Let $R$ be a commutative ring of Krull dimension $0$.

Let $x\in R\setminus\{0\}$ such that $x$ is non-zero-divisor. Then, how do I prove that $x$ is a unit?

Answer 1

The set of zero-divisors in a commutative ring is the union $$\bigcup_{\mathfrak p\in\operatorname{Ass}_f(A)}\mathfrak p,$$ where $\operatorname{Ass}_f(A)$ denotes the set of weakly associated prime ideals in $\operatorname{Spec}(A)$, and these sets are the same if $\dim A=0$.

Alternatively each non-zero divisor is a unit in each localisation $A_\mathfrak p$ since the maximal ideal of the latter is made up of nilpotent elements.
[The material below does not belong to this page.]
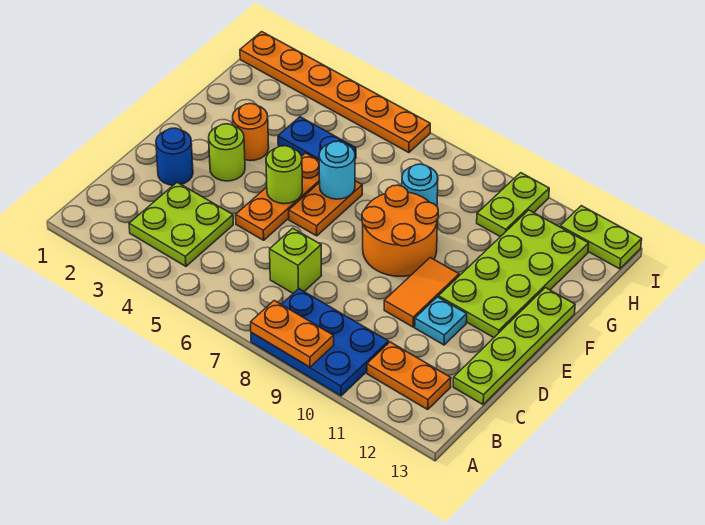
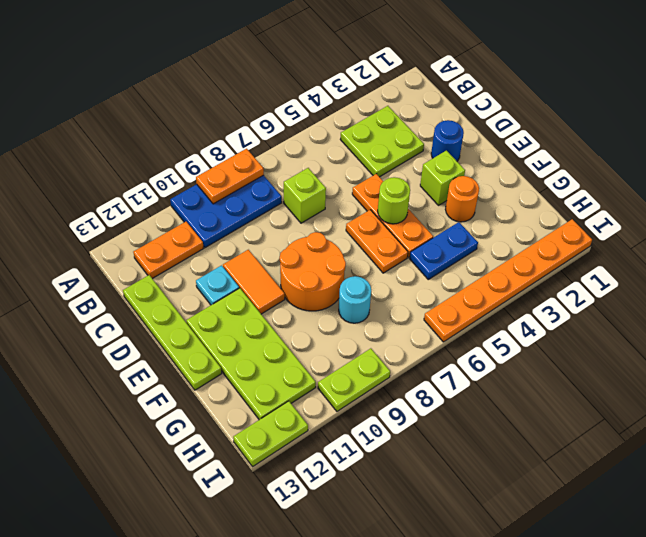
lime round brick E3 level 1 -> lime brick E3 level 1
cyan round brick F6 level 2 -> none
lime plate H10:I10 level 1 -> lime plate I9:I10 level 1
Hence the image of a non-zero divisor in $\displaystyle\prod_{\mathfrak p\in\operatorname{Spec}(A)}\!\!\!\!A_\mathfrak p$ being a unit, is itself a unit by faithful flatness of $\displaystyle\prod_{\mathfrak p\in\operatorname{Spec}(A)}\!\!\!\!A_\mathfrak p$.

Answer 2

It's known that such rings have the property that every chain of the form $xR\supseteq x^2R\supseteq x^3R\supseteq\ldots$ stabilizes after finitely many steps.

That being the case, eventually there will be an $n$ such that $x^n\in x^{n+1}R$, so that $x^n=x^{n+1}y$ for some $y\in R$. If $x$ isn't a zero divisor, you can repeatedly cancel it off the left until $1=xy$. Thus $x$ is a unit.